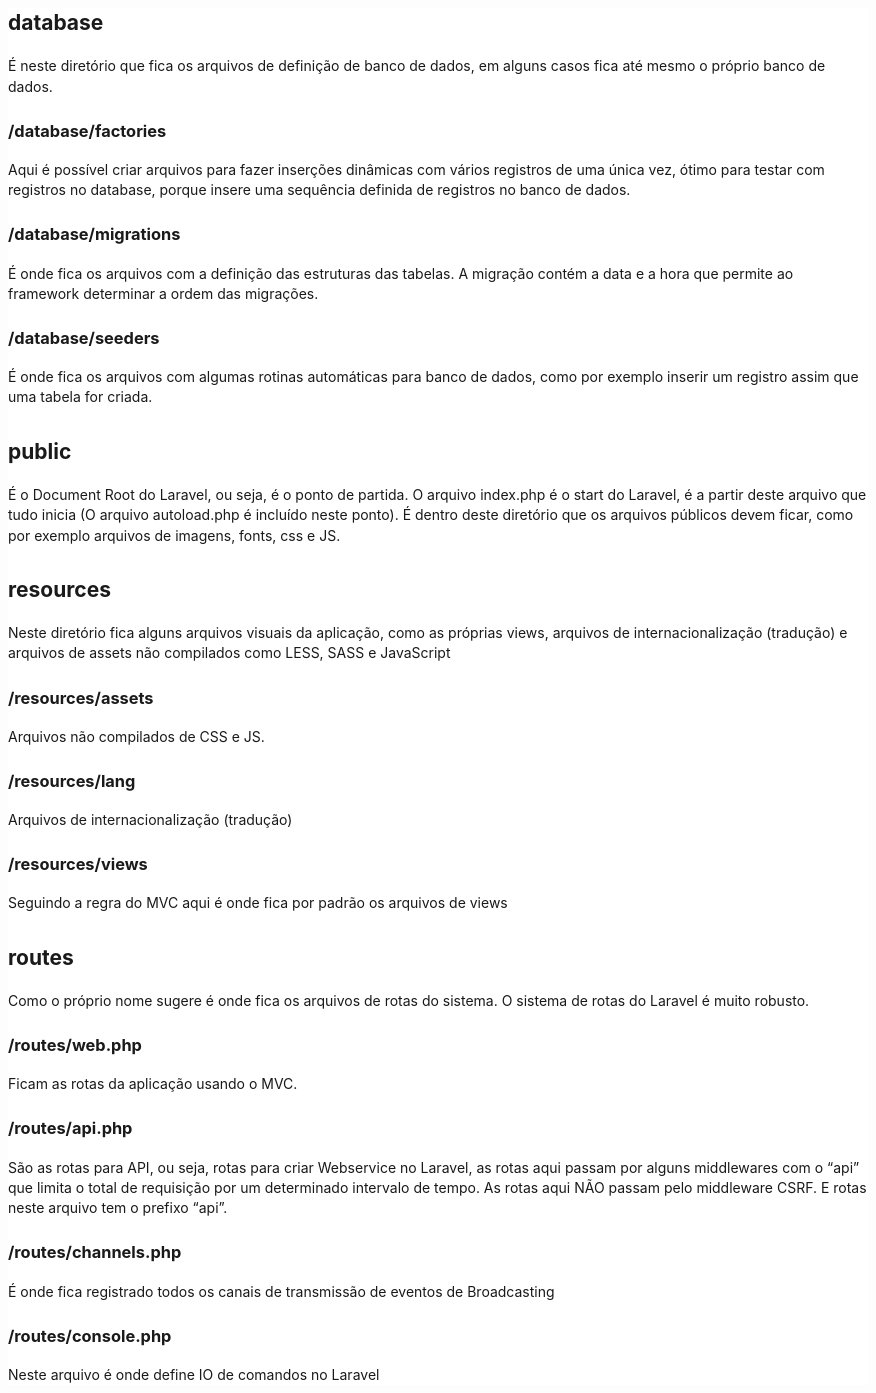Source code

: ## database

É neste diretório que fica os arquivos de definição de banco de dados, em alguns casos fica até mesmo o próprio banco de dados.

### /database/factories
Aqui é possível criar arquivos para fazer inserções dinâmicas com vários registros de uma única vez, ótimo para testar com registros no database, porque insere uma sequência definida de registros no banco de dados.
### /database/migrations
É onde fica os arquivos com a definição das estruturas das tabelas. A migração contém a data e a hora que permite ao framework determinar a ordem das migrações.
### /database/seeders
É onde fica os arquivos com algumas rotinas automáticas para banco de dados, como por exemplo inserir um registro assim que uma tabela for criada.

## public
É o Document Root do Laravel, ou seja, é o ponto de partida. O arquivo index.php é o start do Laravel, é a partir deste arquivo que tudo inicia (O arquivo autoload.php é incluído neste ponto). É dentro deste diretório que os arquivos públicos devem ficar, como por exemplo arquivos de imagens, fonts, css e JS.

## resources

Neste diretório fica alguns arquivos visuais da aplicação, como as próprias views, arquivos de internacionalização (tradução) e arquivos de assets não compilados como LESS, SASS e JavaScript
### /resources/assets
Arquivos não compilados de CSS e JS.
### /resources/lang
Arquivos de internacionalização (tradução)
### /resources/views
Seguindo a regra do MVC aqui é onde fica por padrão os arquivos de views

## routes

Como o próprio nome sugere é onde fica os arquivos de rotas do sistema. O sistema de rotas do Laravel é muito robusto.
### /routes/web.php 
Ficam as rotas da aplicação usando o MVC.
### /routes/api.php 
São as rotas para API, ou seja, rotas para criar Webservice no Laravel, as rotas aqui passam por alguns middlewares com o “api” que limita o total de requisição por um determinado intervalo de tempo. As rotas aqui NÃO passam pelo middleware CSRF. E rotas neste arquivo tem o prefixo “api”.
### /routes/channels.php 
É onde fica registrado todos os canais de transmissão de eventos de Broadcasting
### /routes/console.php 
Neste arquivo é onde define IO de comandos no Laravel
★ ★ ★ ★ ★ ★ ★
## What is required
Could you rewrite the data above with every occurrence of "Laravel" replaced by "Lumen" and everything else unchanged? Leave the pictures out of your answer.

## Your response
Source code

: ## database

É neste diretório que fica os arquivos de definição de banco de dados, em alguns casos fica até mesmo o próprio banco de dados.

### /database/factories
Aqui é possível criar arquivos para fazer inserções dinâmicas com vários registros de uma única vez, ótimo para testar com registros no database, porque insere uma sequência definida de registros no banco de dados.
### /database/migrations
É onde fica os arquivos com a definição das estruturas das tabelas. A migração contém a data e a hora que permite ao framework determinar a ordem das migrações.
### /database/seeders
É onde fica os arquivos com algumas rotinas automáticas para banco de dados, como por exemplo inserir um registro assim que uma tabela for criada.

## public
É o Document Root do Lumen, ou seja, é o ponto de partida. O arquivo index.php é o start do Lumen, é a partir deste arquivo que tudo inicia (O arquivo autoload.php é incluído neste ponto). É dentro deste diretório que os arquivos públicos devem ficar, como por exemplo arquivos de imagens, fonts, css e JS.

## resources

Neste diretório fica alguns arquivos visuais da aplicação, como as próprias views, arquivos de internacionalização (tradução) e arquivos de assets não compilados como LESS, SASS e JavaScript
### /resources/assets
Arquivos não compilados de CSS e JS.
### /resources/lang
Arquivos de internacionalização (tradução)
### /resources/views
Seguindo a regra do MVC aqui é onde fica por padrão os arquivos de views

## routes

Como o próprio nome sugere é onde fica os arquivos de rotas do sistema. O sistema de rotas do Lumen é muito robusto.
### /routes/web.php 
Ficam as rotas da aplicação usando o MVC.
### /routes/api.php 
São as rotas para API, ou seja, rotas para criar Webservice no Lumen, as rotas aqui passam por alguns middlewares com o “api” que limita o total de requisição por um determinado intervalo de tempo. As rotas aqui NÃO passam pelo middleware CSRF. E rotas neste arquivo tem o prefixo “api”.
### /routes/channels.php 
É onde fica registrado todos os canais de transmissão de eventos de Broadcasting
### /routes/console.php 
Neste arquivo é onde define IO de comandos no Lumen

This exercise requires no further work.